Collected data
● ● ● ● ●
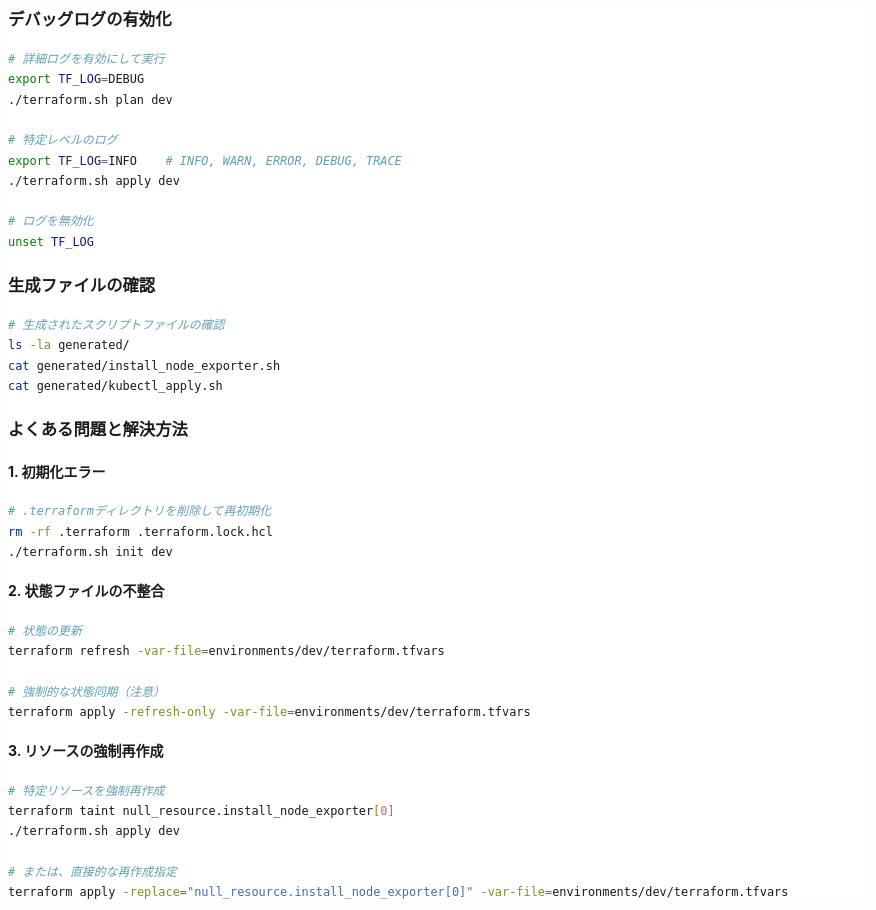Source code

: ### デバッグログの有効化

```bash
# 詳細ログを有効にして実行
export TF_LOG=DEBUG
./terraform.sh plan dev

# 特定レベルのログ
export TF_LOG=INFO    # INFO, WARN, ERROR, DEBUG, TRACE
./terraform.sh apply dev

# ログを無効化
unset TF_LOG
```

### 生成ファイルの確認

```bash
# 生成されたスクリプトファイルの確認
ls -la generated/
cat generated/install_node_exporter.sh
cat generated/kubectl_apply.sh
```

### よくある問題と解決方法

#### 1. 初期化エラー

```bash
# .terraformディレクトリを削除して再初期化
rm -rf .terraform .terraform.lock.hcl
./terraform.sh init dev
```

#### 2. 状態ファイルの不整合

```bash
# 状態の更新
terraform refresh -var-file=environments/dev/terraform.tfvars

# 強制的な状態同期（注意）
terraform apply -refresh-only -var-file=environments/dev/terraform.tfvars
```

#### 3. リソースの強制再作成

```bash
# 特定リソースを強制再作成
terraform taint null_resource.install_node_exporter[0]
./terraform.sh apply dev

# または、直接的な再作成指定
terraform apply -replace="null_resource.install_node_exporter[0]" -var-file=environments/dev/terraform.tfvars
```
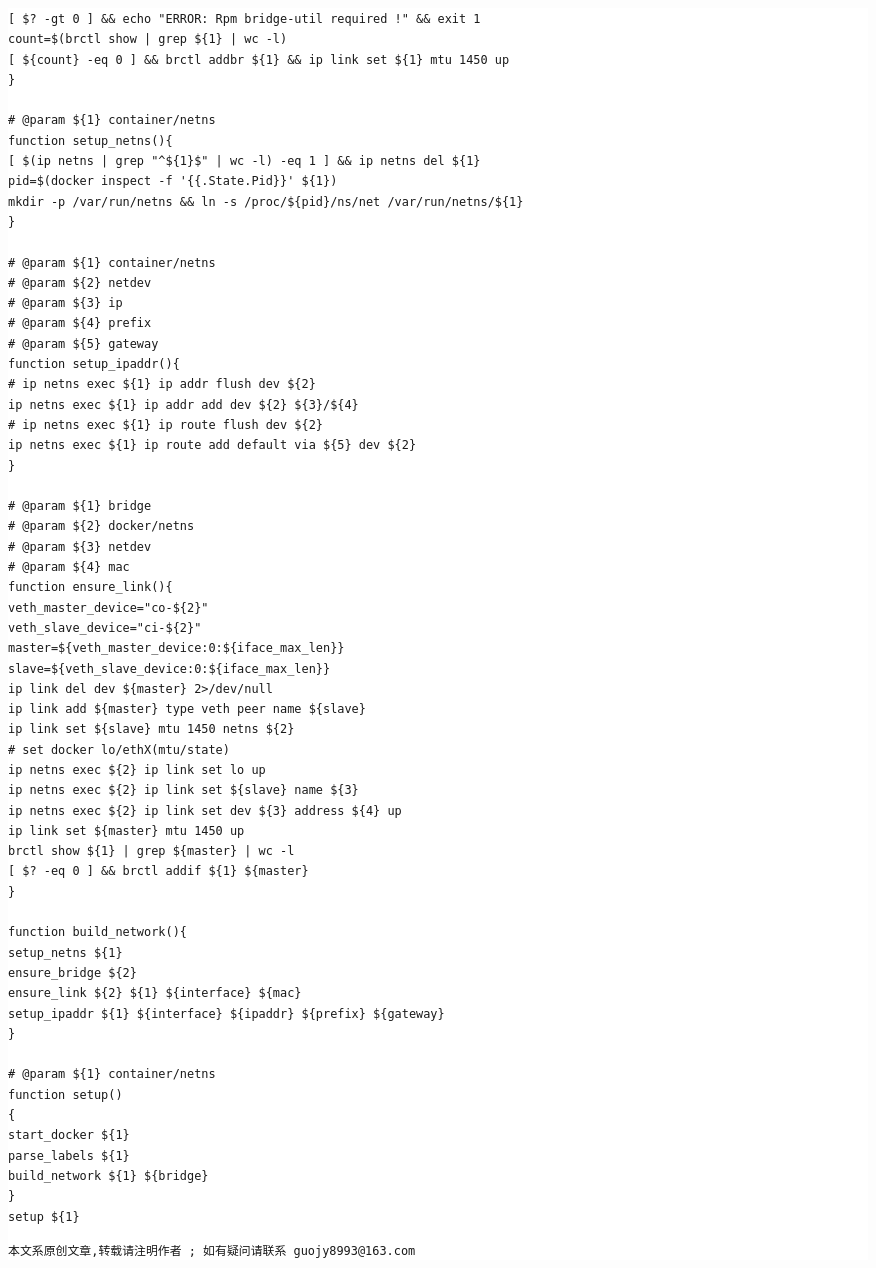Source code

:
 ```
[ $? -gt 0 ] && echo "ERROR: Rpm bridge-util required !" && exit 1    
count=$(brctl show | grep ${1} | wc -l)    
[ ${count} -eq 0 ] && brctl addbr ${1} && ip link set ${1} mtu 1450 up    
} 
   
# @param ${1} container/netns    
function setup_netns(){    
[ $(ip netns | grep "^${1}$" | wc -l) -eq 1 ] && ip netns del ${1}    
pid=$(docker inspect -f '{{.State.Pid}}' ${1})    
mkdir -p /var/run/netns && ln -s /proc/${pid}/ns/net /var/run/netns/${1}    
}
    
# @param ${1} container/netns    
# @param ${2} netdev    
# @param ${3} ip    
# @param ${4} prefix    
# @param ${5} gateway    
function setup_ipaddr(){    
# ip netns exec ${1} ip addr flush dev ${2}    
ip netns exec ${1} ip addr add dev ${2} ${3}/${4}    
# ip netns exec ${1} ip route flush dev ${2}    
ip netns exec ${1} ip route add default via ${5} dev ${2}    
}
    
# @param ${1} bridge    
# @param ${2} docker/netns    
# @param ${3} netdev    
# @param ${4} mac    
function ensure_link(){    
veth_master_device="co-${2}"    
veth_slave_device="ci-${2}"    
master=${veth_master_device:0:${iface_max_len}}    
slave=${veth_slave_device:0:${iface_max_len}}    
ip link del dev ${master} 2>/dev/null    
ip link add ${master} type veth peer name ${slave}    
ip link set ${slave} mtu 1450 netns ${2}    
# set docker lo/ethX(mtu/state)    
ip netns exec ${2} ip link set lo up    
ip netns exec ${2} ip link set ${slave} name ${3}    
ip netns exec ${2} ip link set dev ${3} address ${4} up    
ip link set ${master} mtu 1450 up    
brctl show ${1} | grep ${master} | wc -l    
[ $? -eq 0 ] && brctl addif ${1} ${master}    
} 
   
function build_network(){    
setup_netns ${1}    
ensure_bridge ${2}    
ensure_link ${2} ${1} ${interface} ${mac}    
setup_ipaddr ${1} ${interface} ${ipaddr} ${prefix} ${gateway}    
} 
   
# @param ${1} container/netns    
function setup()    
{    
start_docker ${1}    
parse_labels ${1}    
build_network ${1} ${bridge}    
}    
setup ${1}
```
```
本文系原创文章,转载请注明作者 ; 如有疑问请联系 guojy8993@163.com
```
● ● ● ● ●
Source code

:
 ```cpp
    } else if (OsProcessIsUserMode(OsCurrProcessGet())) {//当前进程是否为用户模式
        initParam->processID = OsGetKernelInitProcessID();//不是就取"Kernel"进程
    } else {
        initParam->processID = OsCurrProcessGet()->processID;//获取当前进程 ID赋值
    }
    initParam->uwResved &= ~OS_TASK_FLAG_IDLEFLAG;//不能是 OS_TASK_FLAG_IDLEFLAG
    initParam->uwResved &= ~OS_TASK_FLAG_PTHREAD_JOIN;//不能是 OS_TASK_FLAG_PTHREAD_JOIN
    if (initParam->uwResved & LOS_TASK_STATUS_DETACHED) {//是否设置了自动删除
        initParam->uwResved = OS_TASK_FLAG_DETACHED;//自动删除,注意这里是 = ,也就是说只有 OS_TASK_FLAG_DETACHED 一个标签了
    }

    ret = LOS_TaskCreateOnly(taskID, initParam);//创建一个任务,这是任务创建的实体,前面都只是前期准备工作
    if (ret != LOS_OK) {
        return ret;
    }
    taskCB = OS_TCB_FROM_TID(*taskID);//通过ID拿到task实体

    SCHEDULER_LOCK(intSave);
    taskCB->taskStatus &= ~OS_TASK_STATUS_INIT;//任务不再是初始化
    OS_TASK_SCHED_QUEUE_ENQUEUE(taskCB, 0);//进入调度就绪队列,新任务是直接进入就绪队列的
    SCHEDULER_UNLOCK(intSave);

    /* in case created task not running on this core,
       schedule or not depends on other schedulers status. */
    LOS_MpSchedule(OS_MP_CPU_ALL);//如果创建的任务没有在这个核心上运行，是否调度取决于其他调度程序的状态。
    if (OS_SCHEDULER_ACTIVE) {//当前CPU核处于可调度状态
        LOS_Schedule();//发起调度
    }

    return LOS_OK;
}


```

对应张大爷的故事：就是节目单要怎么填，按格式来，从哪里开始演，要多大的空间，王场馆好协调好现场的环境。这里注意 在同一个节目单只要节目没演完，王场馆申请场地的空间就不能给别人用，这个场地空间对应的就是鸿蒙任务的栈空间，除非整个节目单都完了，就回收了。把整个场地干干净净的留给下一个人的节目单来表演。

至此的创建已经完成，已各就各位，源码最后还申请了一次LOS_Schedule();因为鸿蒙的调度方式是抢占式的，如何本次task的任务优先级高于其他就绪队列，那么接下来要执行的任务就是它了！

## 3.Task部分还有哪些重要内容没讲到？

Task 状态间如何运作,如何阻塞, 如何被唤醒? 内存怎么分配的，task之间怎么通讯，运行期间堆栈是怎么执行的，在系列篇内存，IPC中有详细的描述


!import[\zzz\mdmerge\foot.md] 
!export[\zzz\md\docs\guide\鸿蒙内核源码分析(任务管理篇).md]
● ● ● ● ●
Requirement: Each line that holds the string "function" is to be copied from the entries above.

Answer section:
function setup_netns(){    
function setup_ipaddr(){    
function ensure_link(){    
function build_network(){    
function setup()    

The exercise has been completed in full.